Wednesday, Jan 16, 2008

A recent column by Tyler Cowen (of Marginal Revolution fame) in the New York TImes caused a little flap in the econoblogosphere recently about whether lenders or borrowers are more to blame for the recent credit crisis/subprime meltdown/imminent recession. Inhis piece, a sort of year end wrap up of things that surprised economists, Cowen offered this
item:


IT’S NOT JUST THE LENDERS
There has been plenty of talk about “predatory lending,” but “predatory borrowing” may have been the bigger problem. As much as 70 percent of recent early payment defaults had fraudulent misrepresentations on their original loan applications, according to one recent study. The research was done by BasePoint Analytics, which helps banks and lenders identify fraudulent transactions; the study looked at more than three million loans from 1997 to 2006, with a majority from 2005 to 2006. Applications with misrepresentations were also five times as likely to go into default.
Many of the frauds were simple rather than ingenious. In some cases, borrowers who were asked to state their incomes just lied, sometimes reporting five times actual income; other borrowers falsified income documents by using computers. Too often, mortgage originators and middlemen looked the other way rather than slowing down the process or insisting on adequate documentation of income and assets. As long as housing prices kept rising, it didn’t seem to matter.
In other words, many of the people now losing their homes committed fraud.

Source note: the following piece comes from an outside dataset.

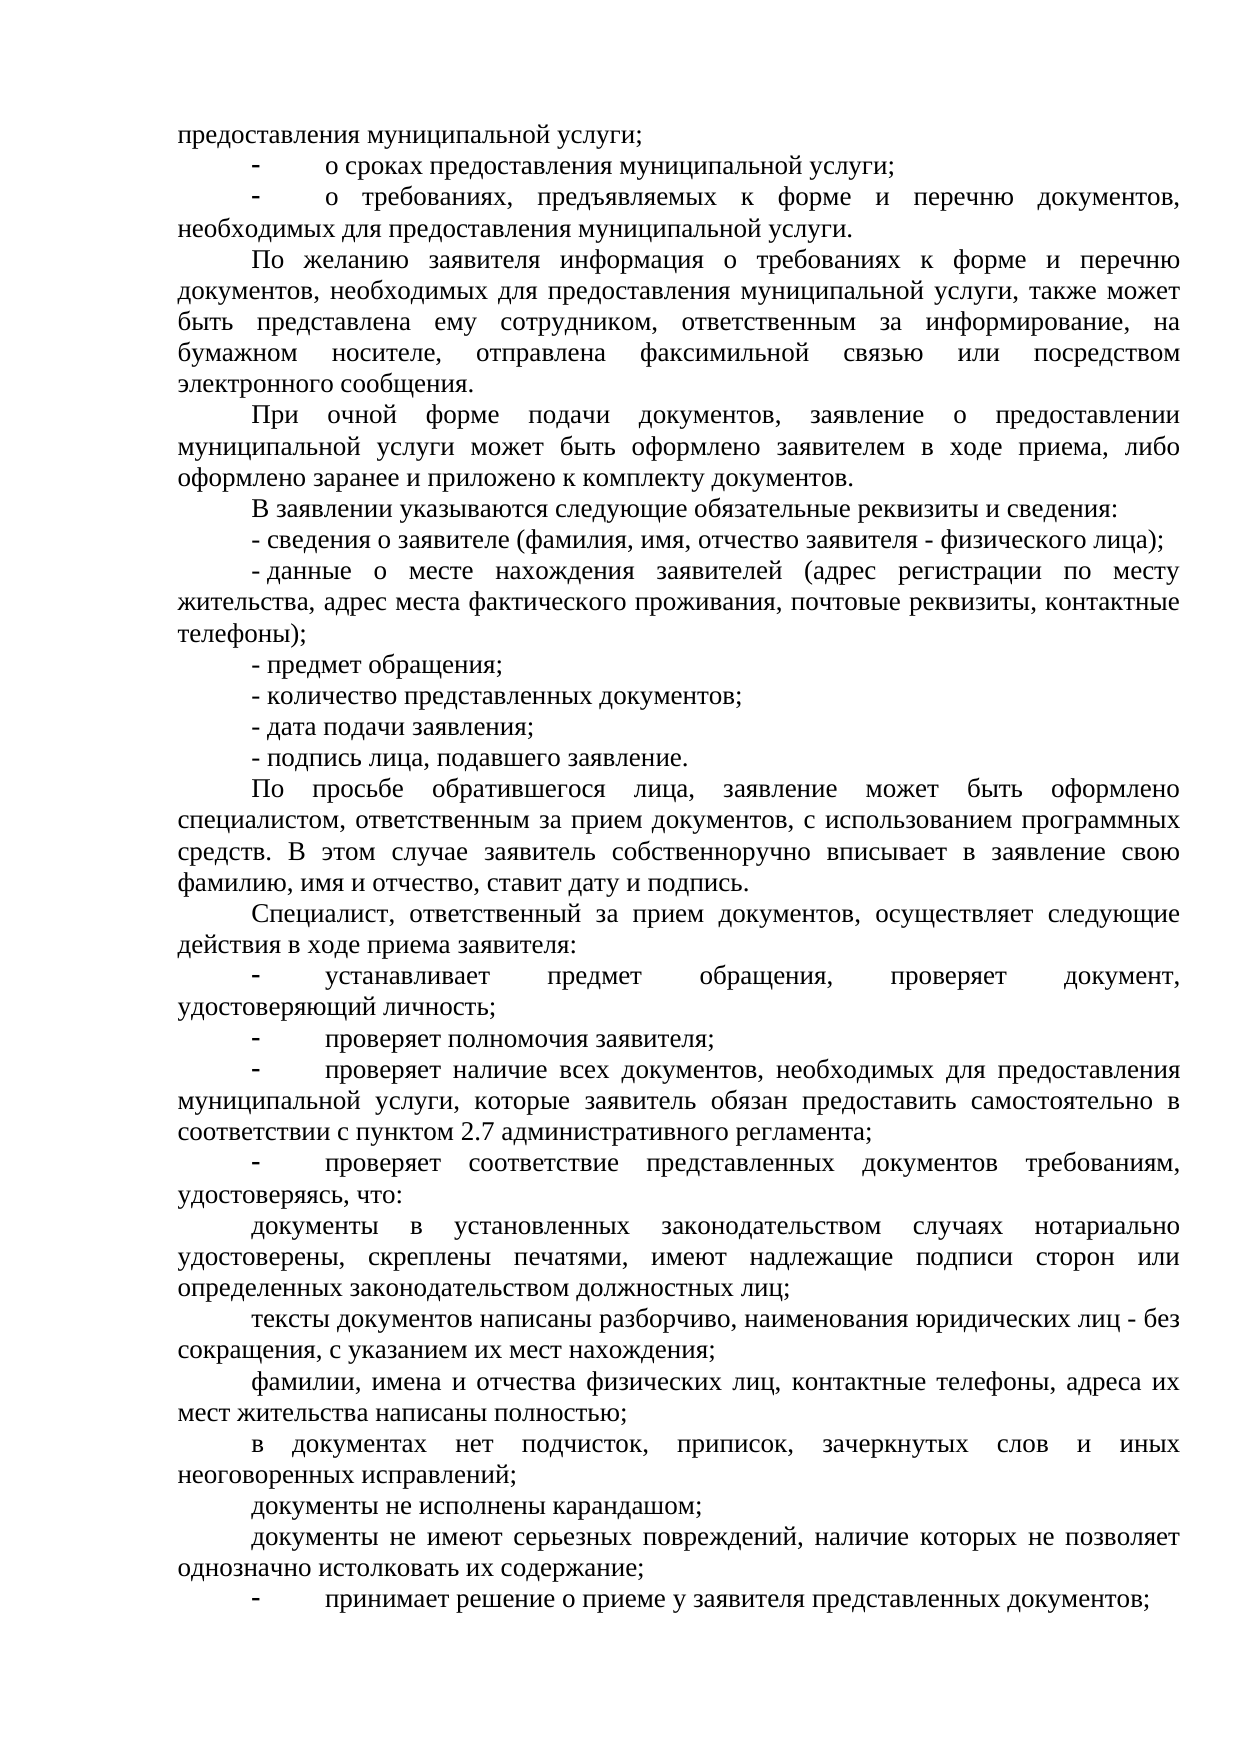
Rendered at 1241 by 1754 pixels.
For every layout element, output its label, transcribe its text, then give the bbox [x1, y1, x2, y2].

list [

And when a mortgage goes into default in its first year, the chance is high that there was fraud in the initial application, especially because unemployment in general has been low during the last two years.


Perhaps because this plays faintly echoes a particularly repugnant free-market talking point—caveat emptor ad omnium—or because Cowen was sounding like an apologist for a typically exploitative and greedy industry, Barry Ritholtz of the Big Picture went apoplectic.


Anyone who works in this area knows that the reality of the situation was far more blatant. To begin with, most people are naive when it comes to any financial product. They rely on the experience of the professional they are working with, even if this person is a SALESMAN or another party in an ADVERSARIAL NEGOTIATING ROLE.
I work with many builders and mortgage lenders; I take personal responsibility for a major builder selling much of his company’s stock in 2005 (more than $100 million worth). The rest of the family hated me—for about 6 months. I know how their company works, and I know what they and others in their field do in actuality.
During the hey day of the no-income verification, “No Doc” loans, the builders finance people, as well as other mortgage brokers walked people through the application process. Mr. Cowen writes that “Too often, mortgage originators and middlemen looked the other way.” That’s a rather generous read on it. The reality is that THEY TOLD PEOPLE WHAT INCOME TO WRITE. They used sentences such as “Put down $150k.” OTHER TIMES THEY APPLICANTS LEAVE THE INCOME SPACE BLANK; The reps later conveniently filled in the data on the own.
To claim mortgage originators and middlemen only looked the other way is putting too fine a point on it. THEY WERE ACTIVE COLLABORATORS IN ANY FRAUD. 
Oh, and, don’t take my word for it—find some people from the industry and ask them yourselves. This is a very well known fact amongst real estate agents, mortgage brokers, and builders.


I side with Ritholtz here, because I think in order to commit fraud, you have to understand the meaning of what you are doing, and most people, I’d guess, have no idea what is going on in the midst of the mountains of paperwork necessary to secure a mortgage and buy a house, something we are all led to believe is as fundamental to being an American as pledging allegiance to the flag and eating hamburgers. And unlike the brokers, the borrowers have the loans in their name and ultimately would be held accountable for the lies by having to pay the consequences, while brokers skate away relatively scot-free—at least until they started becoming unemployed—permanently if our society has any justice.


Housing blog Calculated Risk today excerpted comments by Chase CEO Jamie Dimon in which he seemed to imply that brokers were not doing such a good job assessing risk, to put it euphemistically.


James Dimon:
This is a lesson that’s been learned over and over about broker originations, they perform much worse than our own originations, and if you separate home equity into we call it kind of good bank, bad bank, and broker so I would say it’s less than 20%, but a lot of the losses are coming from that 20%, which is high LTV [loan-to-value], broker originated businesses. High LTV business is also bad in its own.
Analyst:
And the 20% you referred to a minute ago in round numbers is the sort of specifically high LTV and originated away [by brokers] is that right?
James Dimon:
It’s been very consistent In both our own originated and broker originated, high LTV, stated income is bad. It is three times worse in broker than it is in our own.
Analyst:
Wow.


Wow, indeed. This suggests that banks were constrained by the size and nature of their institutions, but brokers had no such scruples; they behaved like the fly-by-night operators they so often seem to be. The Caluclated Risk post prompted Felix Salmon to wonder why brokers have not yet been disintermediated (to use another fun euphemism), drawing the same conclusion that prompted me to start this entry:


Frankly, in an era where people can get mortgage quotes online almost as easily as they can buy car insurance, I fail to see why mortgage brokers should exist. It would be an industry crying out for disintermediation even if it weren’t obvious that mortgage brokers are top of the list of people to blame for the current mortgage crisis. In the debate about “predatory lenders” and “predatory borrowers”, the bigger truth is that the real problem was predatory brokers - people who abused the trust of both lenders and borrowers. If they do disappear, they shan’t be missed.